> _Tasks for this exercise_:
1 – Summarize the forum replies in two sentences.
2 – Answer these questions from the forum replies:
(a) What law does the text suggest running an internet search on?
(b) Where is the little thumbnail that brings up the gallery?
(c) What location is listed for Ymichael14Veteran?

> _Excerpted text_:
· · · · · · ·
Not my idea of a good time and since your profile up until then isn't great, I'd be out. There are fun couples out there and you don't seem like you would be.

For the second paragraph, if you run an internet search on "Electronic Communications Privacy Act, 18 U.S.C. §§ 2510–2522" you will discover that you've accepted something as true that needed more examination. Also, people who emoji out their faces are probably not going to exact any penalties if someone does the thing they've told others not to do.

Other than that, once you've reworked your profile so that you sound friendlier and more fun than currently, when you send out an initial message, sure, go ahead and open your gallery if you like, but it's better to - assuming you aren't sending out canned messages without any sort of personalization - include one photo at the end of your message (you probably know, but just in case, click the little thumbnail to the left of the text box to bring up your gallery).

Good luck. I hope you make some changes and come back to see how they land.

Ymichael14Veteran
North Branford, CT, Us

I fully understand why you would want to block single males from contacting you, but when asking for advice I am still a guy. Married or single I am still a guy and can give advice on your profile.
I'm not arguing with you. If you do not want advice from single guys , that is fine with me and I wish you luck with your search.

Fort Payne, AL, Us

Hopefully you've read other threads here and know what to expect - we're a bit opinionated and can be blunt. But we mean well and want to help you have the best experience possible.
· · · · · · ·
> _Data extract_:
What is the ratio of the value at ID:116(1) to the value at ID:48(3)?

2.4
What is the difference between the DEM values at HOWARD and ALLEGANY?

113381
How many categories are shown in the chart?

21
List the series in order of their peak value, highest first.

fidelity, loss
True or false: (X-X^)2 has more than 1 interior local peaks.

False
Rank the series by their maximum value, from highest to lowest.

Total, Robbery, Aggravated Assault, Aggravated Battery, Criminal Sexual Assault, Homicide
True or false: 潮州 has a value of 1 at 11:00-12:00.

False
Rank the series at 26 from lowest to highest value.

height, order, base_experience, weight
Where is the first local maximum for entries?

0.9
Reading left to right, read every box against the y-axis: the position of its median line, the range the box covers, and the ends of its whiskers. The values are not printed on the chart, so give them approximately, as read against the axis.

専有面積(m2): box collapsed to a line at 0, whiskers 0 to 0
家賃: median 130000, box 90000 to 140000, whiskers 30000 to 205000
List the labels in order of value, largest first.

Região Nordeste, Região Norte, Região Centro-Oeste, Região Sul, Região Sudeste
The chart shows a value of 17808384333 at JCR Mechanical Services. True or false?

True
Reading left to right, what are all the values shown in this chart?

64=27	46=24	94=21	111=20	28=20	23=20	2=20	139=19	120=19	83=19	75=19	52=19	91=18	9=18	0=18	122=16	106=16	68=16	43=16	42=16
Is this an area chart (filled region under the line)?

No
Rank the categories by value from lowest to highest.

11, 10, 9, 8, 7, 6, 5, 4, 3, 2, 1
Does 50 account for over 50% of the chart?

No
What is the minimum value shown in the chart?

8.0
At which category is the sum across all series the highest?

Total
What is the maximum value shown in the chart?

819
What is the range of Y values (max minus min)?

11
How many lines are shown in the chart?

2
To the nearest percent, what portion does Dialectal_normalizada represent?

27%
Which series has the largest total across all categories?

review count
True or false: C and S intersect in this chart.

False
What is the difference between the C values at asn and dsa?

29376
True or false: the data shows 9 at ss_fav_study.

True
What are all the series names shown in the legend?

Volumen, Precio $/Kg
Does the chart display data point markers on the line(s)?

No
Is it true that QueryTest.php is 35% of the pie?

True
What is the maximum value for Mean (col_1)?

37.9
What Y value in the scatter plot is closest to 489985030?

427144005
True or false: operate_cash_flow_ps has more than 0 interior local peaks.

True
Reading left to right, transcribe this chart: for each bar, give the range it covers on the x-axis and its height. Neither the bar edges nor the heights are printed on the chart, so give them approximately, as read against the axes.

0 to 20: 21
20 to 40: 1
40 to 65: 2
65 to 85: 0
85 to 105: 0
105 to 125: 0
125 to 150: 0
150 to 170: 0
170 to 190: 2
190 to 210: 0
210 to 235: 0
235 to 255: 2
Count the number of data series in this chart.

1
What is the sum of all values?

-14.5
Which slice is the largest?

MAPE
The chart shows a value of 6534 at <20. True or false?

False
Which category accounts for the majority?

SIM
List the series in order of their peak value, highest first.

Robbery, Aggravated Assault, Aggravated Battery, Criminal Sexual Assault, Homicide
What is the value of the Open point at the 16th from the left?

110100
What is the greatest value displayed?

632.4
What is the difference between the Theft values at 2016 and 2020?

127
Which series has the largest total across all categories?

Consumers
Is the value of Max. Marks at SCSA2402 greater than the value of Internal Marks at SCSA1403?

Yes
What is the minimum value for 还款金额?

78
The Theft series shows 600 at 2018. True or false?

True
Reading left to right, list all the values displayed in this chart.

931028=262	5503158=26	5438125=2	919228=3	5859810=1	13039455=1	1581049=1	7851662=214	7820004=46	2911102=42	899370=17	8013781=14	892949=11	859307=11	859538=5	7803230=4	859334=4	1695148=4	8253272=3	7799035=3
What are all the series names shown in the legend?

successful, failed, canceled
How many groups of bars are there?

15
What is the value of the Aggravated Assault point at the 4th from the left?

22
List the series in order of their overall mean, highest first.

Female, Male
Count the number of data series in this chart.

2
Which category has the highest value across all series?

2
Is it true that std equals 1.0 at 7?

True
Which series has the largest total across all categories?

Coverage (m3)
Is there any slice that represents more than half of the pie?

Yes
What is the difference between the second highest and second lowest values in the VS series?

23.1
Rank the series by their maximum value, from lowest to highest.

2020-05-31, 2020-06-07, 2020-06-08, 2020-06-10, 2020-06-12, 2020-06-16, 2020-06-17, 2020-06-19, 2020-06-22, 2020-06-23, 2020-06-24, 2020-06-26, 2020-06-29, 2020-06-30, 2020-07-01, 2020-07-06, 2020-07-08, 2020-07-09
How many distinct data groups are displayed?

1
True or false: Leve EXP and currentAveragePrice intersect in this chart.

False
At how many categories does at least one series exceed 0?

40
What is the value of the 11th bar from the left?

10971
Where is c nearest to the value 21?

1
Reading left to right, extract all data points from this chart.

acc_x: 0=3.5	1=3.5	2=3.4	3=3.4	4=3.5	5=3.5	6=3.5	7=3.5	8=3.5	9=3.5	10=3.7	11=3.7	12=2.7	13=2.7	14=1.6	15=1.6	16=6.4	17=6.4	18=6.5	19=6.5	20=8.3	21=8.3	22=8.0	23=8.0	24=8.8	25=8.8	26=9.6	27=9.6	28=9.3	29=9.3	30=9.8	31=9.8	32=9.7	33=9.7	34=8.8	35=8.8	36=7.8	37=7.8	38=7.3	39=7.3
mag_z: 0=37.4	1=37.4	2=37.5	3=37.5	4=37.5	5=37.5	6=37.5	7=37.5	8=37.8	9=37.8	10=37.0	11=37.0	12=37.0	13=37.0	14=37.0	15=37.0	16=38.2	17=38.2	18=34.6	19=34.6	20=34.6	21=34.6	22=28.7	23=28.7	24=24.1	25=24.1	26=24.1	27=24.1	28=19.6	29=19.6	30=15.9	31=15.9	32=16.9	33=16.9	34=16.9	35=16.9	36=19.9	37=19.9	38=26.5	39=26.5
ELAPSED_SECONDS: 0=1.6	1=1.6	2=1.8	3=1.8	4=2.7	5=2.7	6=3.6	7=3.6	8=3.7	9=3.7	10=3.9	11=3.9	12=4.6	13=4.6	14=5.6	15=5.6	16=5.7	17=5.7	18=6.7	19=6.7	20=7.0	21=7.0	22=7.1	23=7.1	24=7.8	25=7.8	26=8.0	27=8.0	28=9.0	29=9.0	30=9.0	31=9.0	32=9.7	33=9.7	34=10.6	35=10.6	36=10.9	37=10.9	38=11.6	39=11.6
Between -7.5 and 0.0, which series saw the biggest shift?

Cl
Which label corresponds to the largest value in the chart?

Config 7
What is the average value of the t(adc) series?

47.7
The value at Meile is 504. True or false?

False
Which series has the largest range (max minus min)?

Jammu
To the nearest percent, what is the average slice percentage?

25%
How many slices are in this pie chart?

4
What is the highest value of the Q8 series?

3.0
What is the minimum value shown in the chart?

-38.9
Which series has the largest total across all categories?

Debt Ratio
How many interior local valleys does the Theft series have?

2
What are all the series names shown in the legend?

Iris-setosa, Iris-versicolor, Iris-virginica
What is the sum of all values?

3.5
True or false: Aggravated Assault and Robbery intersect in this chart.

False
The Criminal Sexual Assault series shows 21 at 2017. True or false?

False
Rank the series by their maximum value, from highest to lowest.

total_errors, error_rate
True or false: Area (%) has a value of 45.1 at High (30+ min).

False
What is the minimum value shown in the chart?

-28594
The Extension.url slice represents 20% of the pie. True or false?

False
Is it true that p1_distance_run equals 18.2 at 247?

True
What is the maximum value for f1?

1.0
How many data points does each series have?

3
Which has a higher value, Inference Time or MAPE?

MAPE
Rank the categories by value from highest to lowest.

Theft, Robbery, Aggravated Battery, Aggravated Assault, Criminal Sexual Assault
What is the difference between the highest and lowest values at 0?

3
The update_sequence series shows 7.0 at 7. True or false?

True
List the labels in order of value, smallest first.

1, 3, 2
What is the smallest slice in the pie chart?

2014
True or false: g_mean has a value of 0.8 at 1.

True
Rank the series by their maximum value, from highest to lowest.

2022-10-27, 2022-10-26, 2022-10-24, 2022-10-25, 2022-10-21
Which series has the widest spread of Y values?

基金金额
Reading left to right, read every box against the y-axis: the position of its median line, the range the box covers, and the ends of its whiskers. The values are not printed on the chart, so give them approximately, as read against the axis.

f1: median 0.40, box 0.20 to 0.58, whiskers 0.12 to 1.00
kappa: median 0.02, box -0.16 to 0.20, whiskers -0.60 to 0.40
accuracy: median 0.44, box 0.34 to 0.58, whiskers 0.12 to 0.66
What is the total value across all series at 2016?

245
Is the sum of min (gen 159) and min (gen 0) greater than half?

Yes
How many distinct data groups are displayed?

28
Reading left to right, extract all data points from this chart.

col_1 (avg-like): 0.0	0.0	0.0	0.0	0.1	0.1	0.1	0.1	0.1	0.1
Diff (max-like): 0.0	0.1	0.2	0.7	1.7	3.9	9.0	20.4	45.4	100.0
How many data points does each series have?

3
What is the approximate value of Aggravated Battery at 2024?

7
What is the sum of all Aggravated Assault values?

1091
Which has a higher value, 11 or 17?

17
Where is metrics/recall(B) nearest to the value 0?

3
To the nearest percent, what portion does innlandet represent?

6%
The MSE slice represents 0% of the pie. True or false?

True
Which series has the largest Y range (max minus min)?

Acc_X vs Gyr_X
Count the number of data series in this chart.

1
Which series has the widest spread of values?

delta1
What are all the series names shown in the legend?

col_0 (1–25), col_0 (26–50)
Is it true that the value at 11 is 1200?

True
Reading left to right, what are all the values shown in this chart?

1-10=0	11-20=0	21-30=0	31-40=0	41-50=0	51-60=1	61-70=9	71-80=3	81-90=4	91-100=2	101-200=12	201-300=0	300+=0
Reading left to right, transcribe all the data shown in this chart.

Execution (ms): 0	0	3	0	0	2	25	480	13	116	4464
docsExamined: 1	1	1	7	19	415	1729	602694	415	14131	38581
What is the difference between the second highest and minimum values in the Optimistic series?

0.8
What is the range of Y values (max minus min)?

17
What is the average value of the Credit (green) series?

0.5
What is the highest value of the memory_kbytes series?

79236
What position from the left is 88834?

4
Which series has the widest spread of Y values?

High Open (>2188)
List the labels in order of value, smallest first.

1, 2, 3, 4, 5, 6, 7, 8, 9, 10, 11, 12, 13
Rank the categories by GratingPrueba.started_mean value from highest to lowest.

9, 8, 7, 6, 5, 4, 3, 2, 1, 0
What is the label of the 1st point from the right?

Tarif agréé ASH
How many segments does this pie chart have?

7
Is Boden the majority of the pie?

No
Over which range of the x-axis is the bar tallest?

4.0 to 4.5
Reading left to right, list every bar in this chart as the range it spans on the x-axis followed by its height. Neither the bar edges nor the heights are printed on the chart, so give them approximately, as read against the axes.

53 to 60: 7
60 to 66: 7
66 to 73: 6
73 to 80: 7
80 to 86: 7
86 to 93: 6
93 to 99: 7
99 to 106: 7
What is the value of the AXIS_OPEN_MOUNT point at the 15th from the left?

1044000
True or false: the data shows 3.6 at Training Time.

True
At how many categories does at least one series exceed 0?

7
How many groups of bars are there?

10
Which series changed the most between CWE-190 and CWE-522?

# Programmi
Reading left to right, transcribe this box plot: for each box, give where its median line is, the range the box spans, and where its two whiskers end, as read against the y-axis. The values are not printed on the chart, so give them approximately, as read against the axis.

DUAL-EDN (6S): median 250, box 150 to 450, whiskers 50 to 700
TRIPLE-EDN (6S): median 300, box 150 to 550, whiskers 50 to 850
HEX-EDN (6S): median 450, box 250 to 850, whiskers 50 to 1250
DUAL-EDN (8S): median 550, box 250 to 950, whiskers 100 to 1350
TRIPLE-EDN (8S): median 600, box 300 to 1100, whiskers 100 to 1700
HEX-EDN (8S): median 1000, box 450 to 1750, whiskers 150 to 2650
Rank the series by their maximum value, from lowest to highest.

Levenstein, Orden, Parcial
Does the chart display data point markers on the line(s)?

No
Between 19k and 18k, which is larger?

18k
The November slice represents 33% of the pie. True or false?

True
· · · · · · ·
> _Replies_:
1 – One reply says the profile isn't great and sounds unfriendly, and it advises reworking the profile to sound friendlier and more fun and ending an initial message with one photo. Another reply says that, married or single, the writer is still a guy who can give profile advice, and a third says the forum is opinionated and blunt but means well.

2 –
(a) The "Electronic Communications Privacy Act, 18 U.S.C. §§ 2510–2522."
(b) It is to the left of the text box.
(c) North Branford, CT, Us.